> **Tarefas**:
(a) Duplique, no excerto do acórdão, o trecho que começa nas palavras que contêm "Ou seja, na" e termina em "a presente providência.".
(b) Responda, com base no excerto do acórdão, às perguntas seguintes:
(i) Em que data se realizou a Assembleia Geral dos Condóminos em que a requerente foi eleita?
(ii) Segundo a obra de Mota Pinto citada, como é tratado o negócio anulável enquanto não for julgada procedente uma ação de anulação?
(iii) Com que fundamento o Juiz a quo indeferiu liminarmente o requerimento?
(c) Prossiga o excerto do acórdão a partir do ponto em que termina.

> **Excerto de origem**:
■ ■ ■ ■

Ou seja, na óptica da requerida, ora recorrida, tendo a requerente sido eleita por uma deliberação tomada na Assembleia Geral dos Condóminos realizada em 17JAN2016 e sendo esta deliberação objecto de um procedimento de suspensão e de uma acção de anulação, ambos instaurados por um condómino e ainda pendentes, é portanto duvidosa e incerta a legitimidade da requerente para requerer a presente providência.

Não tem razão a requerida.

Em primeiro lugar, não obstante questionada a sua legitimidade pela ora recorrida por via de uma acção de anulação, ainda pendente, afigura-se-nos suficientemente indiciada a habilitação da requerente, ora recorrente, para a instauração da presente providência cautelar, pois foi eleita por deliberação da Assembleia Geral de Condómino realizada 17JAN2016, conforme se vê no ofício do Instituto de Habitação e na cópia da acta da Assembleia Geral ora a fls. 21 e 70 e s.s., respectivamente, dos presentes autos.

Em segundo lugar, conforme se vê no documento nº 42, junto pela requerente com o requerimento inicial, e ora consta das fls. 96 e s.s. dos autos, que é cópia da petição inicial de uma acção de anulação, aquele condómino pretende ver anuladas as deliberações com fundamento na anulabilidade das mesmas.

O negócio anulável, não obstante a falta ou vício de um elemento interno ou formativo, produz os seus efeitos e é tratado como válido, enquanto não for julgada procedente uma acção de anulação – cf. Mota Pinto, in Teoria Geral do Direito Civil, 3ª ed. actualizada, pág. 610.

Portanto, a requerida não pode invocar a ilegitimidade da requerente, enquanto administração do condomínio, pura e simplesmente por se encontrar pendente uma acção de anulação da deliberação através da qual a requerente foi eleita e nomeada administração do condomínio.

Na esteira desse douto ensinamento doutrinário, cai por terra a tese da requerida.

2. Da escassez dos factos alegados para sustentar o juízo da verificação do periculum in mora

Conforme se vê no relatório do presente Acórdão, o Exmº Juiz a quo indeferiu liminarmente o requerimento com fundamento na escassez dos factos alegados para sustentar o juízo da verificação do periculum in mora.

Convém relembrar o que disse o Exmº Juiz a quo.

■ ■ ■ ■

> **Dados brutos**:
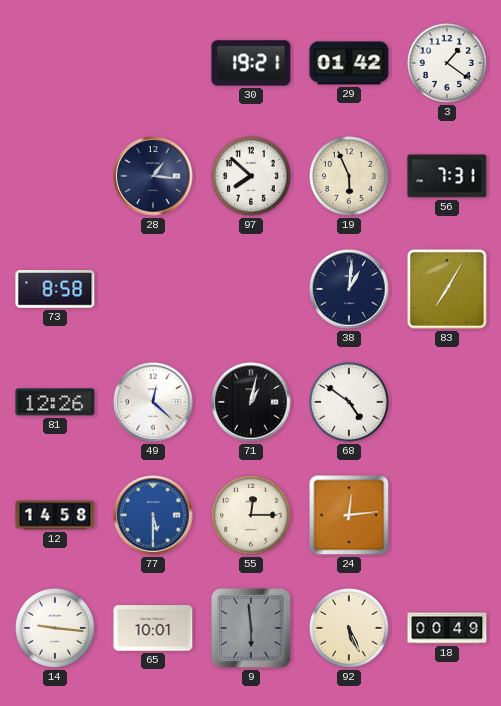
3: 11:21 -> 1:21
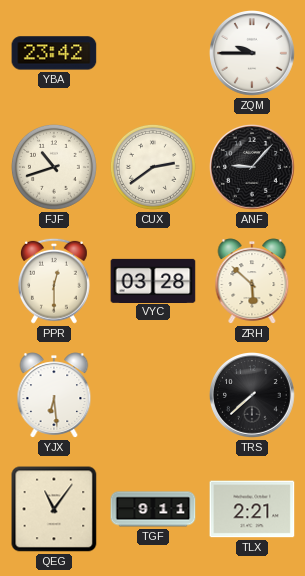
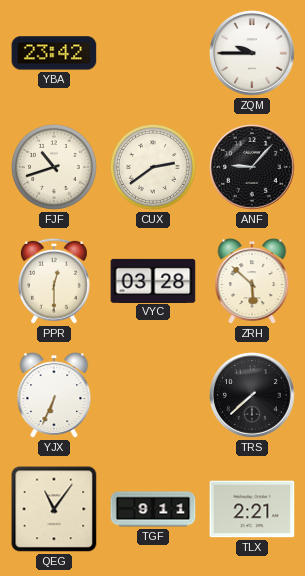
YJX: 6:29 -> 6:34
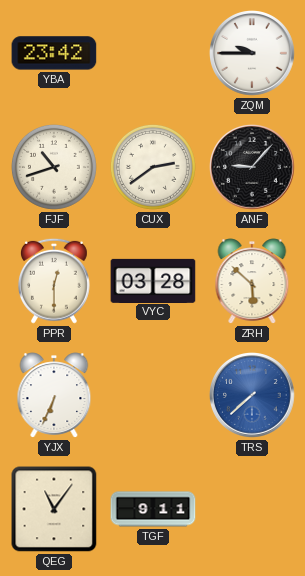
TRS dial: black -> blue
TLX: 2:21 -> none
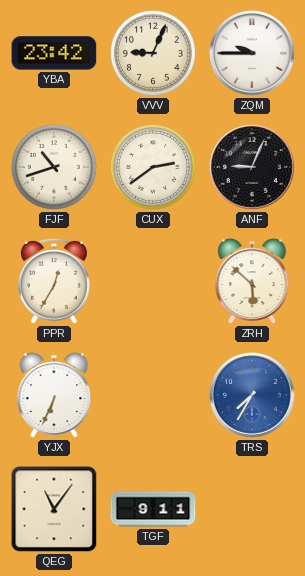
VVV: none -> 9:04
ANF: 9:07 -> 9:04
PPR: 12:30 -> 12:35
VYC: 03:28 -> none
TRS: 7:38 -> 7:35
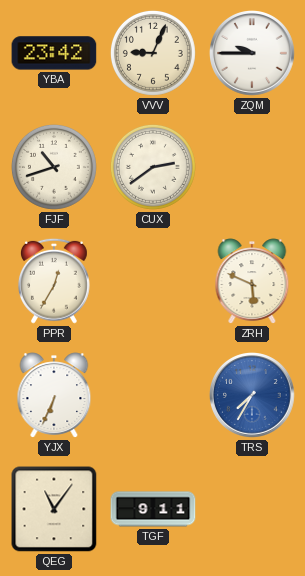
ANF: 9:04 -> none
ZRH: 5:52 -> 5:49
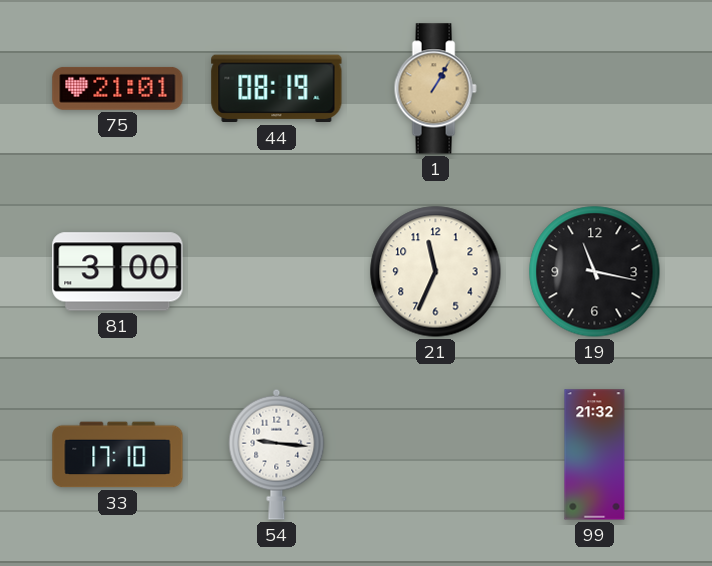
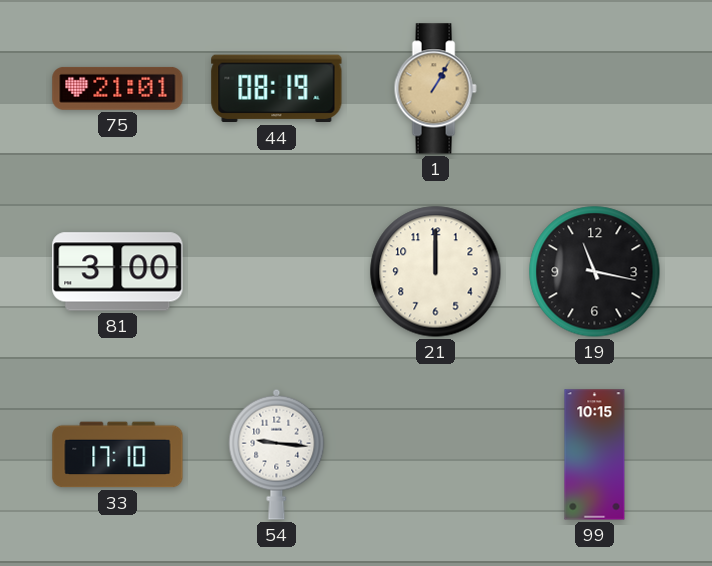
21: 11:34 -> 12:00
99: 21:32 -> 10:15
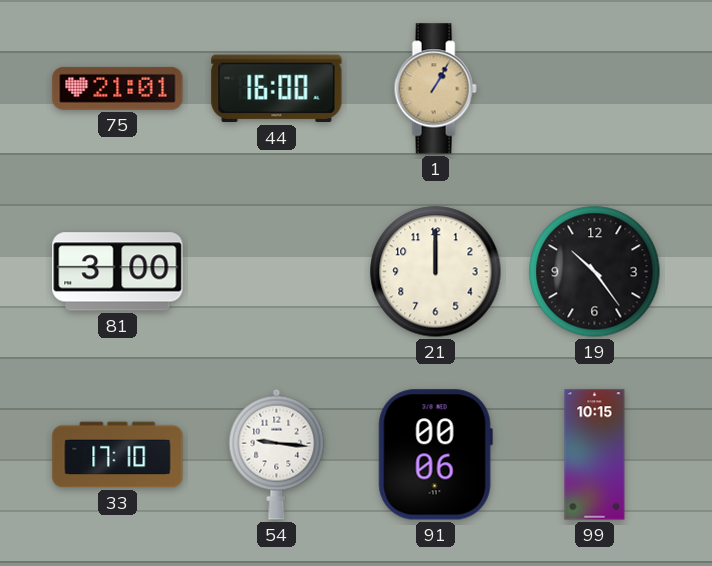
44: 08:19 -> 16:00
19: 11:17 -> 10:24
91: none -> 00:06
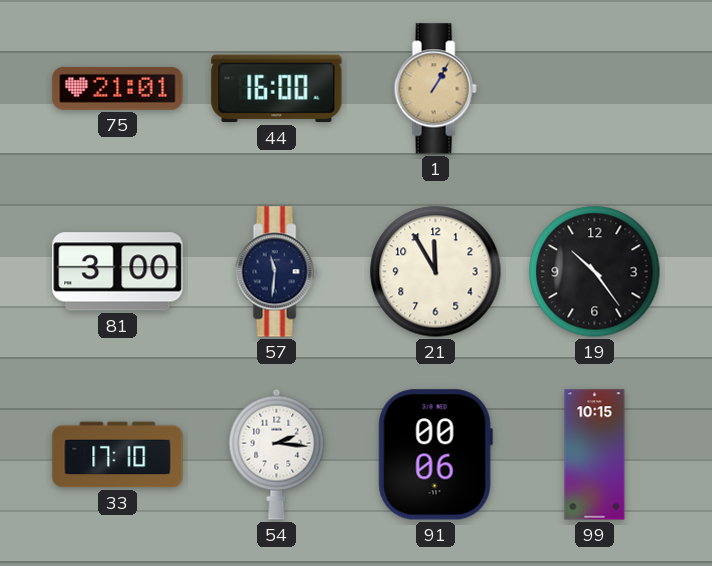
57: none -> 11:31
21: 12:00 -> 11:55
54: 9:16 -> 2:16
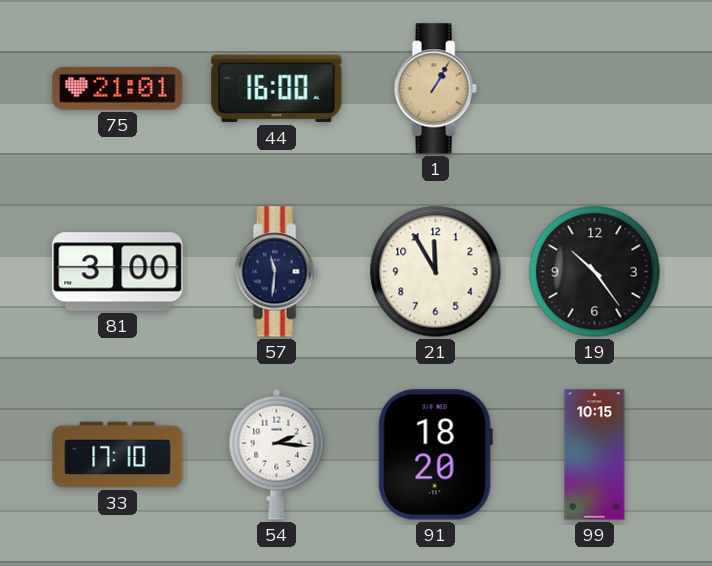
91: 00:06 -> 18:20
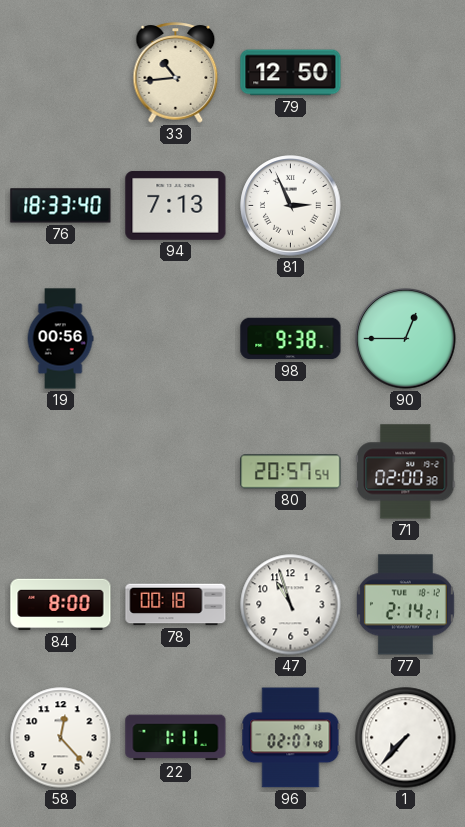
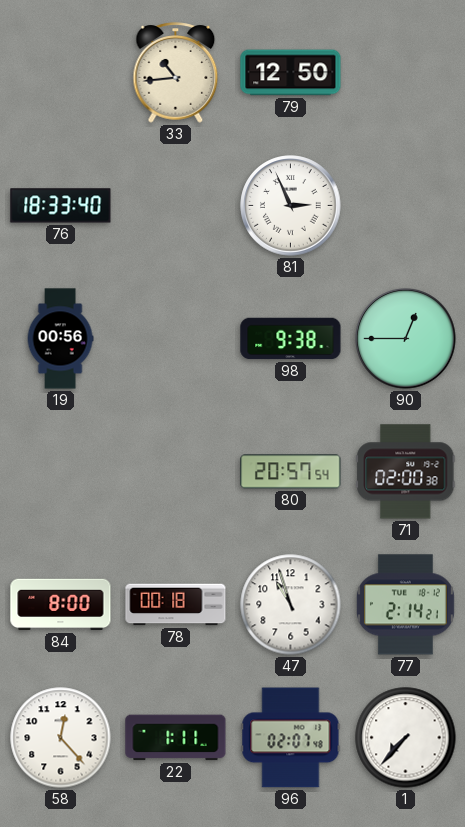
94: 7:13 -> none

■ ■ ■ ■

> **Respostas**:
(a)
Ou seja, na óptica da requerida, ora recorrida, tendo a requerente sido eleita por uma deliberação tomada na Assembleia Geral dos Condóminos realizada em 17JAN2016 e sendo esta deliberação objecto de um procedimento de suspensão e de uma acção de anulação, ambos instaurados por um condómino e ainda pendentes, é portanto duvidosa e incerta a legitimidade da requerente para requerer a presente providência.

(b)
(i) Em 17JAN2016.
(ii) Produz os seus efeitos e é tratado como válido.
(iii) Com fundamento na escassez dos factos alegados para sustentar o juízo da verificação do periculum in mora.

(c)
Disse que:

“O problema está na alegação consubstanciadora, se provada e na medida que o possa ser e vista a natureza da alegação, do referido periculum in mora, alegação essa que, como já se adiantou, é muito pouco factual, em regra de natureza conclusiva: fala-se em imensos prejuízos (artº42); perigo que tal representa para a segurança das pessoas (artº47 e 49); não terá fundo de maneio para a manutenção dos elevadores (artº52); partes que ameaçam cair a qualquer momento (artº54º); infiltração grave e a resolver o quanto antes (artº57); entra chuva, ficando em muito mau estado (artº59); confusão dos condóminos por não saberem a quem pagar (artº60); grandes transtornos aos condóminos que se viram privados de ter televisão (artº62), etc..

Não queremos ser deselegantes, mas faltam factos.

Mas deixemos o facto, que é coisa em relação ao qual admitimos ser algo puristas e passemos a prognose do que se retira daquilo que conclusivamente se alega.

Certo que a postura alegada da requerida parece contrária ao direito, postura que criará os conclusivos embaraços, desconfortos, sentimentos de insegurança, prejuízos, mas, com o devido respeito, na forma alegada e com a dimensão alegada, está tudo muito longe daquilo que deve ser objecto de uma redobrada exigência, uma exigência muito para além do que se exige em relação ao direito.

A factualidade que, objecto prova, permita concluir que, na pendência de uma acção, o direito sofre lesão grave e de difícil reparação, é manifestamente escassa e elementar.

Portanto, o exercício que o tribunal faz é projectar a matéria de facto a propósito alegada, pouca, muito pouca, e, em face dela, equacionar se a mesma, provada, será “estribo” suficiente para que possa continuar o iter do sucesso da providência.

Nada permite concluir nesse sentido, nada aponta que não haja arcaboiço financeiro para que se suporte o pagamento de todos os prejuízos da requerente e ou demais particulares donos ou arrendatários das fracções existentes nos edifícios em causa, nada aponta que os embaraços, os sentimentos de insegurança, o desconforto não possam ser objecto de compensação por mero equivalente, sequer que sejam efectivamente de molde a isso.

Sem que nos ordenem, com o devido respeito, não ficaremos com a odiosa decisão de deixar passar acções de natureza altamente invasiva como as p.c. e sem que sejam escrupulosamente cumpridos os respectivos requisitos. Este é um meio excepcional, de pronúncia exigente por altamente invasiva das liberdades e património, impondo por isso todo o cuidado.

Pelo exposto, indefiro liminarmente a presente providência.”

A recorrente não está de acordo com essa afirmação do Tribunal a quo, antes defende que existem factos suficientes, se provados, susceptíveis de ilustrar a verificação do pressuposto periculum in mora.

Para a recorrente, os seguintes factos, já alegados no requerimento inicial, se provados, são suficientemente demonstrativos da verificação do tal requisito para o decretamento da providência requerida:
......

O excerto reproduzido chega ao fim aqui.